From Idea to AI MVP: Building Workform with Refact
A project management consultant with years of experience leading complex projects. He runs training programs, consults for teams, and built a community of project managers. He came to Refact to build an AI assistant that could help project managers stay on top of their work by connecting information scattered across Slack, email, Asana, and meetings.
The initial concept was broad: an AI assistant that helps project managers with “everything.” Through our blueprint process, we narrowed the scope to a focused MVP and reframed the product. Instead of building a task generator or a standalone PM tool, we would build an AI assistant that actually understands projects by ingesting and connecting data from multiple sources and also can keep the project manager boards up to date.
Features cut or saved for later: chat interface, standalone project management tool, and several secondary workflows. The first version would focus on core workflows and integrate with tools project managers already use.
The MVP integrates with four sources: Slack, Gmail, Asana, and meeting transcripts. The system processes incoming information in real time, connects related threads across sources, and maintains comprehension of what’s happening across a project.
Architecture
We tested four major architectural approaches before landing on the current system. The core technical problem is context engineering: the AI needs to understand that a login bug mentioned in Slack and a related Flutter issue discussed in an email two days later belong to the same topic.
Language models have limited context windows, and more information doesn’t guarantee better results.
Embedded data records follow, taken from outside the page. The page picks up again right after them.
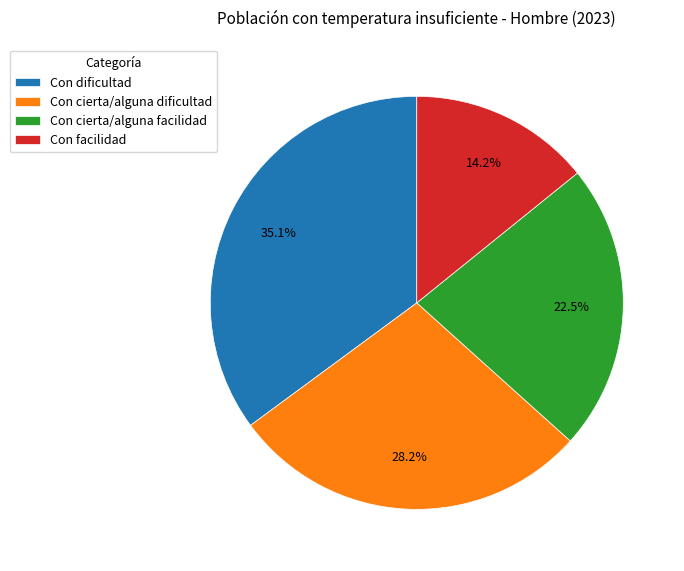

What percentage is the Con facilidad slice, to the nearest percent?

14%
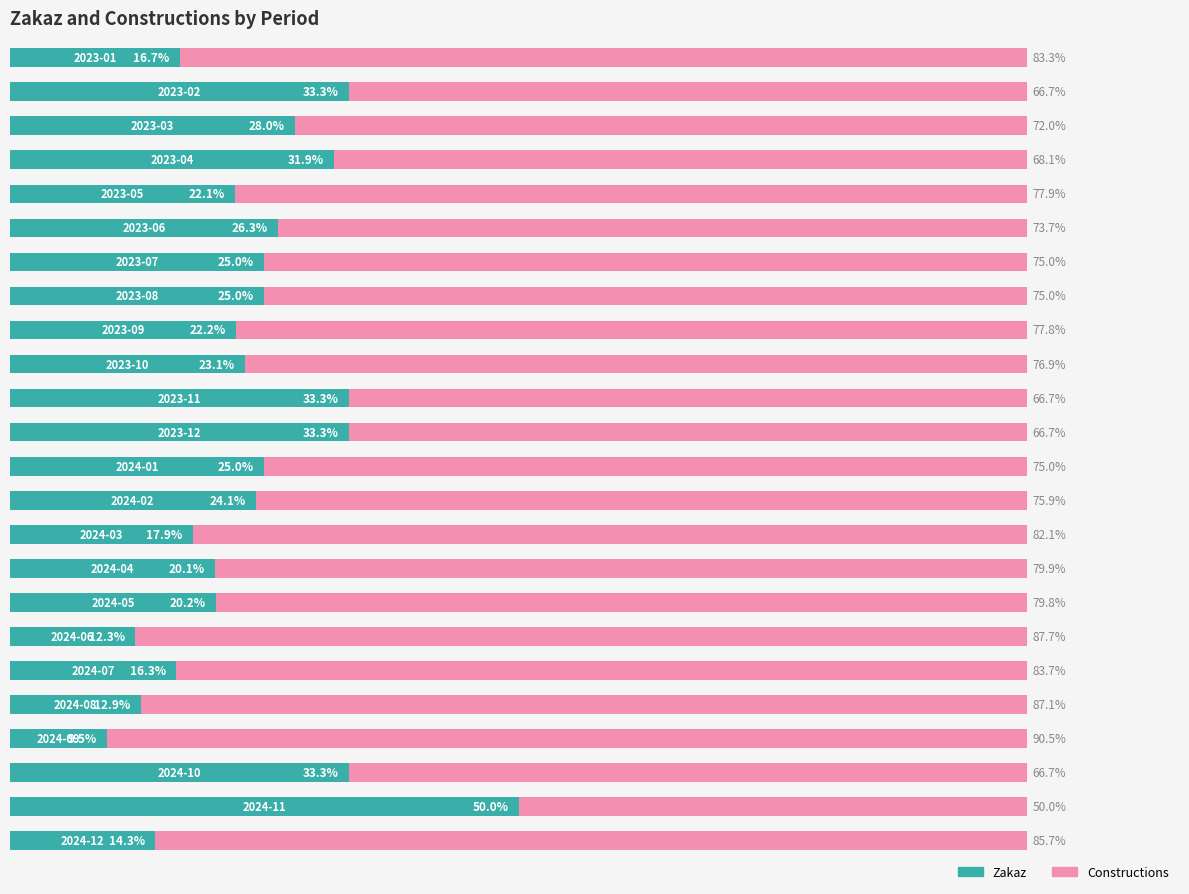

What are all the series names shown in the legend?

Zakaz, Constructions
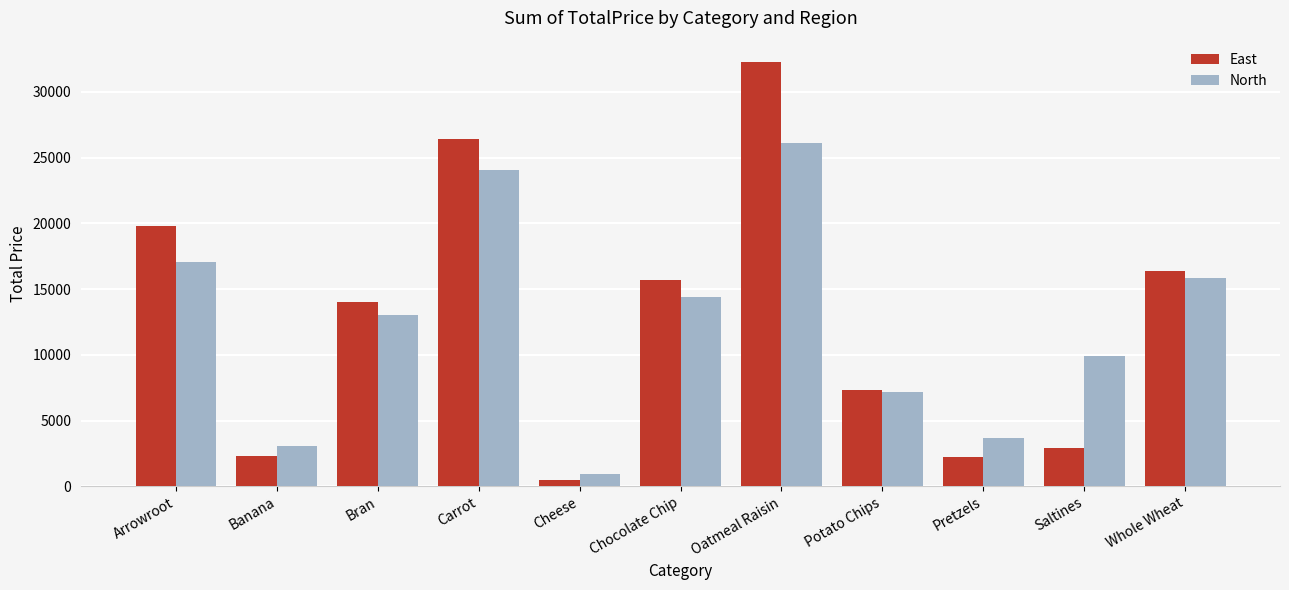

What is the sum of all North values?

135313.0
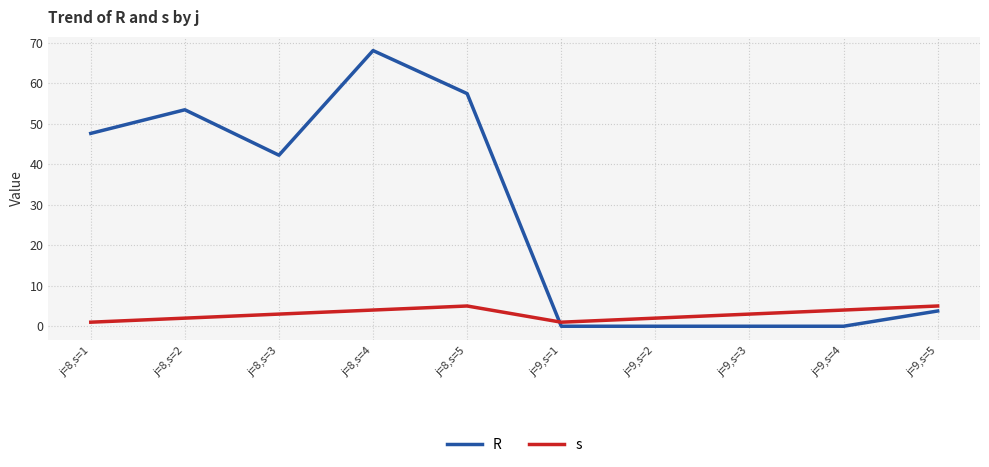

Which label corresponds to the largest value in the chart?

j=8,s=4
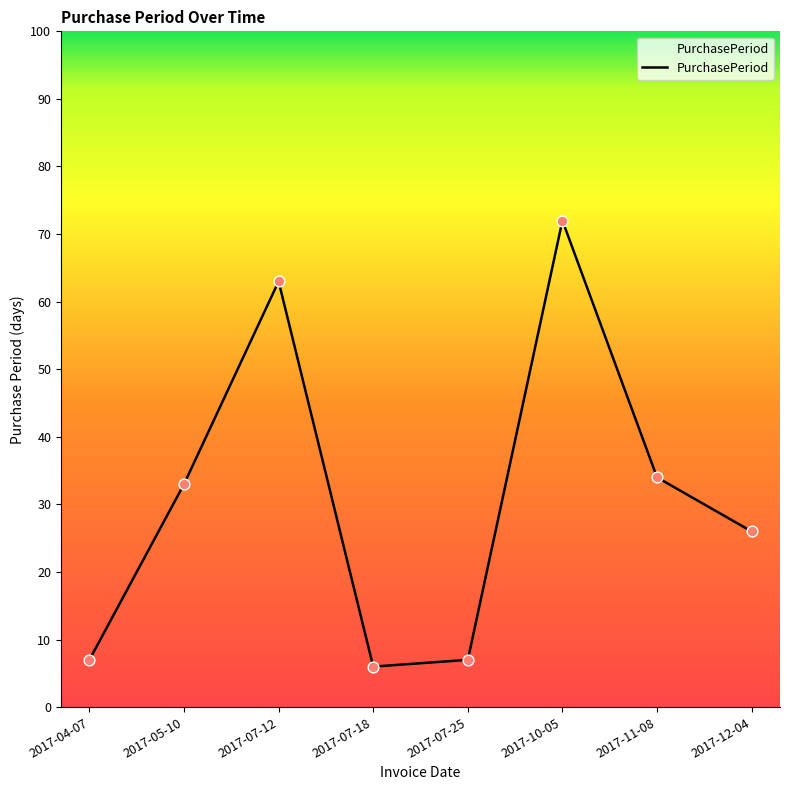

Approximately how many times larger is the value at 2017-04-07 compared to 2017-07-18?

1.2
We developed techniques for compressing context, recovering compressed data when needed, and deciding what information belongs in hot memory versus cold storage.
The Slack Integration
Of the four integrations, Slack was the most difficult. Messages are short and disconnected. Data about a single topic spreads across multiple threads, channels, and days. The API is difficult to work with, bot access has its own challenges, and search functionality is limited. Even Slack hasn’t shipped meaningful AI features on their own platform.
We built custom pipelines that reconstruct context from fragmented conversations and connect related threads across time.
Model Selection
We matched models to tasks rather than defaulting to one model for everything. The main agent runs on OpenAI’s most capable models. For scenarios involving many tools, Anthropic performed better. For simpler processing tasks where speed matters more than reasoning depth, we use smaller models like GPT-4o mini.
Response times range from a few seconds for simple operations to a minute or two for complex multi-step tasks.
Infrastructure Decisions
We outsourced authentication and tool-calling to Composio rather than building from scratch, which provided enterprise-grade scalability without months of custom development. We added observability early to debug issues quickly. We avoided popular agentic frameworks like LangChain that don’t hold up in production.
We also made a deliberate decision to avoid building complex scaffolding for limitations that will disappear with better models. The codebase is lean enough to evolve as the technology improves.
Working MVP in beta testers’ hands. Users report saving significant time weekly on administrative work. The architecture is built to scale and evolve as AI technology advances.
We continue working together on subsequent phases.
A reliable, trustworthy, and resourceful partner that understands technology and how to build and launch successful software. Especially for non-technical people who have domain expertise but don't have the background to understand what goes into building software.